The derived unit of speed is the knot, a vessel at one knot along a meridian travels approximately one minute of geographic latitude in one hour.  The word knot was originally an admiralty term to measure speed, derived from counting the number of knots unspooled from a real of rope in a certain time.  Curiously, although kn is the ISO standard symbol for the knot, kt is also widely used, particularly in civil aviation.

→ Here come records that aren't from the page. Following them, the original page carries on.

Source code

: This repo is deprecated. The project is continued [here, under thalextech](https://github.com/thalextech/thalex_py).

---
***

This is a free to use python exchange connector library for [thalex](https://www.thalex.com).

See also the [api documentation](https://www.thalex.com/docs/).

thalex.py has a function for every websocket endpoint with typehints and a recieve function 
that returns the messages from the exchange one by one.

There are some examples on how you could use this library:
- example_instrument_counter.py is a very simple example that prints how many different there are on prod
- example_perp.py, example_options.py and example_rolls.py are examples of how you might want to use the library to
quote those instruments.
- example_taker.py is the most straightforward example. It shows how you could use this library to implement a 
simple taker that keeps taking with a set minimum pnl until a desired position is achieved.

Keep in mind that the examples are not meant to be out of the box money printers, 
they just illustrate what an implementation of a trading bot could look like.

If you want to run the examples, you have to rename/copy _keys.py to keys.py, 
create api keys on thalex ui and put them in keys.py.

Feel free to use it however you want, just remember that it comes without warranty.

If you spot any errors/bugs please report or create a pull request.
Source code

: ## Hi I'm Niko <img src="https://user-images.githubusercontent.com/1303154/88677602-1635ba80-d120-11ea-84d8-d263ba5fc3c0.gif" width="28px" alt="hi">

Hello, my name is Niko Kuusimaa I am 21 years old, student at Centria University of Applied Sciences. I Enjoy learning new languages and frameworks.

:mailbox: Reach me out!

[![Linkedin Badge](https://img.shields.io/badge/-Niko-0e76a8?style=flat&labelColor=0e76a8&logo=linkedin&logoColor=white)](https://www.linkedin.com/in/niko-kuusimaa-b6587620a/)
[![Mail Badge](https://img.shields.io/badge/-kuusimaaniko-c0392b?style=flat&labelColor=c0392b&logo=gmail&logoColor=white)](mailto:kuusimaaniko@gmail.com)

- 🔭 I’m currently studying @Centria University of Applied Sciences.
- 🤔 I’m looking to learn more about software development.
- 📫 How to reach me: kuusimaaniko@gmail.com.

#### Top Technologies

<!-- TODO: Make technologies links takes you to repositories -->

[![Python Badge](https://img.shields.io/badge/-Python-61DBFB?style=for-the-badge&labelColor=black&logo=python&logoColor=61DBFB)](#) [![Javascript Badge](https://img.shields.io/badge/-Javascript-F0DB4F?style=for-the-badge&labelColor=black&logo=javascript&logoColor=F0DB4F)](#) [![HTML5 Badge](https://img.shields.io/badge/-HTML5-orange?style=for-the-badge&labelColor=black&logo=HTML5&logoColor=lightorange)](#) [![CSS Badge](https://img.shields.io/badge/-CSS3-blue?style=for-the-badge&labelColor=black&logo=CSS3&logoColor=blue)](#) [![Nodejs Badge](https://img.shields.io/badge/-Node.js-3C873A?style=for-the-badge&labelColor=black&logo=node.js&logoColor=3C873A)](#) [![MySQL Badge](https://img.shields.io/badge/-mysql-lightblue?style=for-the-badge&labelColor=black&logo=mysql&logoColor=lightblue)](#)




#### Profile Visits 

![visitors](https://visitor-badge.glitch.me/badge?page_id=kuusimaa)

The reason the generally accepted definition of national territorial waters was set at three nautical miles (5.6 km) was wholly military; it was maximum range of the big ordnance of the age, the cannon-ball.  Developments in ballistics and politics soon rendered the three mile limit irrelevant and states began to claim larger areas but, although the League of Nations Codification Conference began discussions in 1930, nothing was resolved either then or at the subsequent United Nations Conferences on the Law of the Sea (UNCLOS I 1956-1958 & UNCLOS II 1960).  It took a ten-year process (UNCLOS 1973-1982) to secure international agreement that the national territorial limit was set at twelve nautical miles, the provision coming into force in 1994.

Lindsay Lohan's nautically themed Vanity Fair photo shoot, Marina del Rey, California, October 2010.  The location was the Sovereign, a motor yacht built in 1961 for the film star Judy Garland (1922-1969).